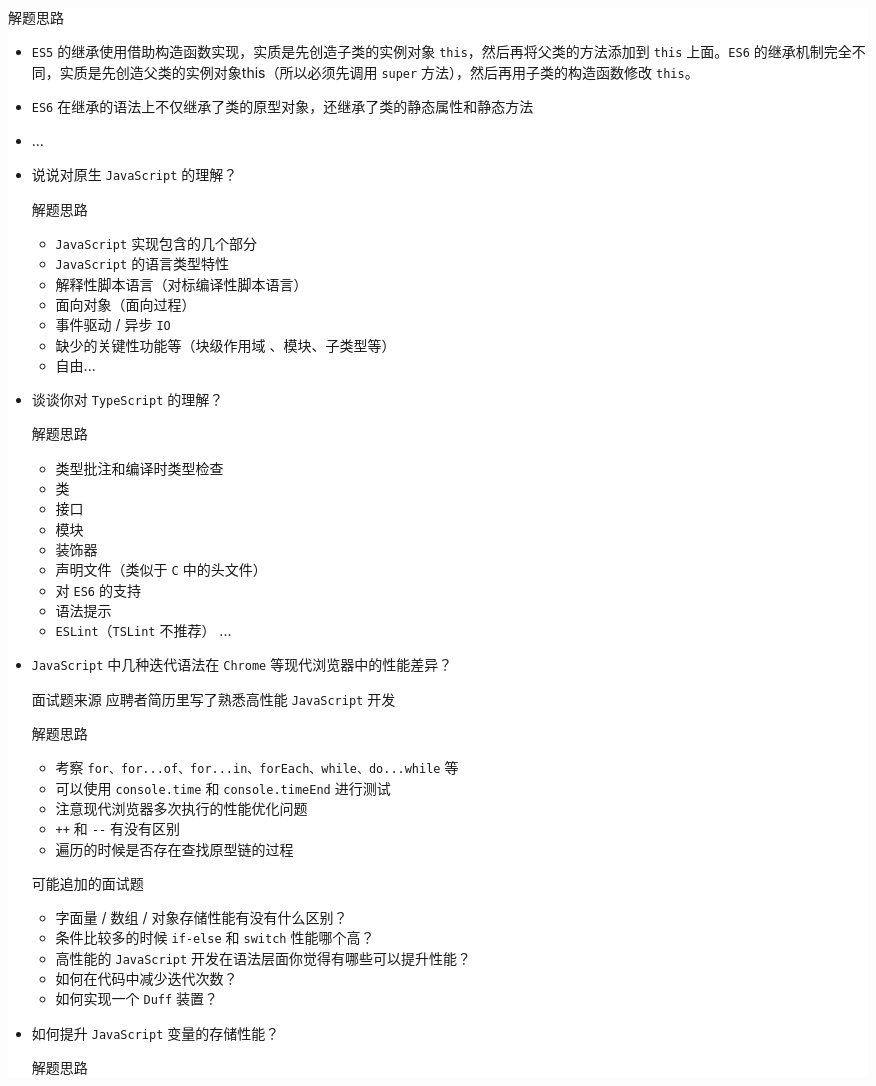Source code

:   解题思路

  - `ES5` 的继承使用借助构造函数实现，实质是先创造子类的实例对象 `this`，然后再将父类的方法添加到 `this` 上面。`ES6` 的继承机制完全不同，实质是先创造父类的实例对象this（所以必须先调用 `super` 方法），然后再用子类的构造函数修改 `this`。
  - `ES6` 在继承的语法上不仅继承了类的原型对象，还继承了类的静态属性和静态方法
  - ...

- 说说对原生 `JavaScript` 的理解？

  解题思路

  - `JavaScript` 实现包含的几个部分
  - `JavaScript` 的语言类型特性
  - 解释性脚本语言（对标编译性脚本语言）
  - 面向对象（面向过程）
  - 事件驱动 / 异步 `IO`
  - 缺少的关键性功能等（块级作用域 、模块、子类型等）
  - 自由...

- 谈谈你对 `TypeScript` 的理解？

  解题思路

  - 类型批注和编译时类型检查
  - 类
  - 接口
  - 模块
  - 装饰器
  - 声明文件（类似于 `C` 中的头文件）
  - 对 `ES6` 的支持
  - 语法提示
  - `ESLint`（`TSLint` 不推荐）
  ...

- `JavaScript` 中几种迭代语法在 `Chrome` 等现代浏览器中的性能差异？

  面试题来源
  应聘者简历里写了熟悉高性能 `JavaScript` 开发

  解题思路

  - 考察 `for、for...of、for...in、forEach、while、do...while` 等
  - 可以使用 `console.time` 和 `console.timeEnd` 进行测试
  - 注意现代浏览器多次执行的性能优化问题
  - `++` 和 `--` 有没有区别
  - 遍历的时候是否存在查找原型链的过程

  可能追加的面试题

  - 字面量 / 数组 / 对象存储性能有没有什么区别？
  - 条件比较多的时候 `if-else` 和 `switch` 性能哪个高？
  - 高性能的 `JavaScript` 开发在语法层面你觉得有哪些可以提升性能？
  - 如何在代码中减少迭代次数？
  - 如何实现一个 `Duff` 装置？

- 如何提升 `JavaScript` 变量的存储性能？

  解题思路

==

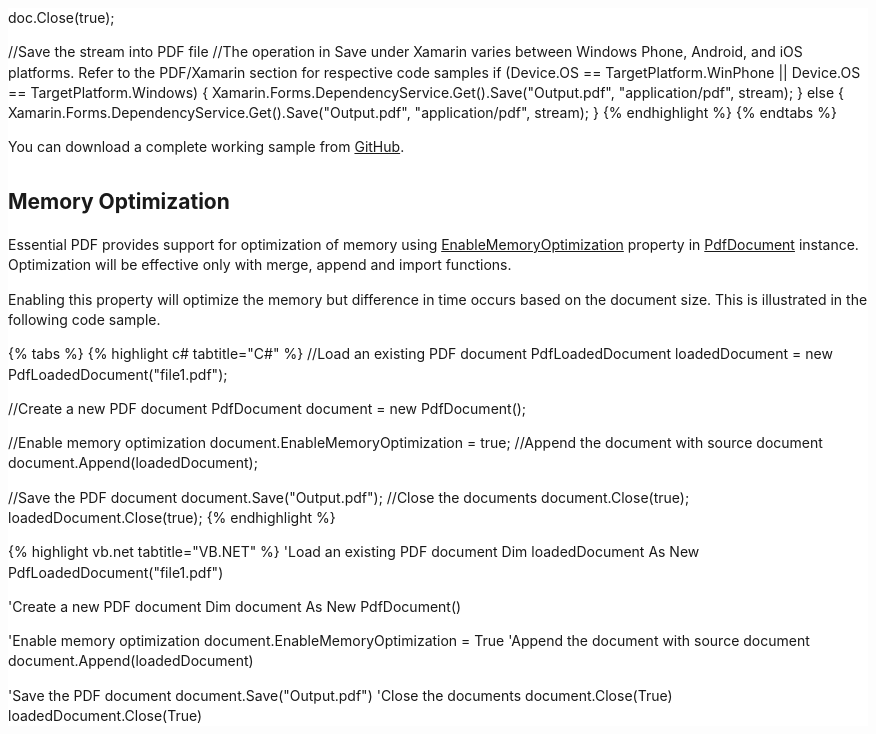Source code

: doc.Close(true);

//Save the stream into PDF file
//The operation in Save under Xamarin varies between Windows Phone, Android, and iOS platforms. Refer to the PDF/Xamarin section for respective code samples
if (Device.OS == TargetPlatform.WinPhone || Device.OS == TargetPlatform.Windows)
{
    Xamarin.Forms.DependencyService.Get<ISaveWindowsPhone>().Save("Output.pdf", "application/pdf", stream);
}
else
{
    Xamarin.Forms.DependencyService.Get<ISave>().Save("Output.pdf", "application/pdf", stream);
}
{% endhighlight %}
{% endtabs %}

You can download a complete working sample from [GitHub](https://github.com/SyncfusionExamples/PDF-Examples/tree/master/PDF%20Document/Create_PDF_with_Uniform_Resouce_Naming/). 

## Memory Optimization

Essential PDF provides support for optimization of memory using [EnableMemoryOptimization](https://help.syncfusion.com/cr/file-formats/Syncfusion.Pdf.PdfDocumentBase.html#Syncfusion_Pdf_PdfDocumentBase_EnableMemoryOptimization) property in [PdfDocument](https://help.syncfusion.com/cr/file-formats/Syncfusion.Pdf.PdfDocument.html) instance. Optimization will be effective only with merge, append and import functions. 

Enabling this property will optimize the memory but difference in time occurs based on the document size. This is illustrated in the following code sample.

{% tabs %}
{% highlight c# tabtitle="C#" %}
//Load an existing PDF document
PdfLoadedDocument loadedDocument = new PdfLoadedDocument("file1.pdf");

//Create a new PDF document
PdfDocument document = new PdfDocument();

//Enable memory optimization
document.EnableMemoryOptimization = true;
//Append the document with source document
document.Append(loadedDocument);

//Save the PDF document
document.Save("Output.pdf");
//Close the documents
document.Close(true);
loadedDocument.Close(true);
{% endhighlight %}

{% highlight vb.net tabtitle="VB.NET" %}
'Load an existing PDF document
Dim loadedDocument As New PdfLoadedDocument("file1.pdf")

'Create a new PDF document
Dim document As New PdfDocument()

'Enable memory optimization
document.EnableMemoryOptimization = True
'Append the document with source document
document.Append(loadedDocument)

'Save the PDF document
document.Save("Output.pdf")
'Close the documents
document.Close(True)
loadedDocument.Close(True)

* [WHAT THE TASK ASKS] Please retype the listing lines starting at the one containing "You can download" and ending at the one containing "## Memory Optimization", both included.

* [OUTPUT FOR THIS TASK]
You can download a complete working sample from [GitHub](https://github.com/SyncfusionExamples/PDF-Examples/tree/master/PDF%20Document/Create_PDF_with_Uniform_Resouce_Naming/). 

## Memory Optimization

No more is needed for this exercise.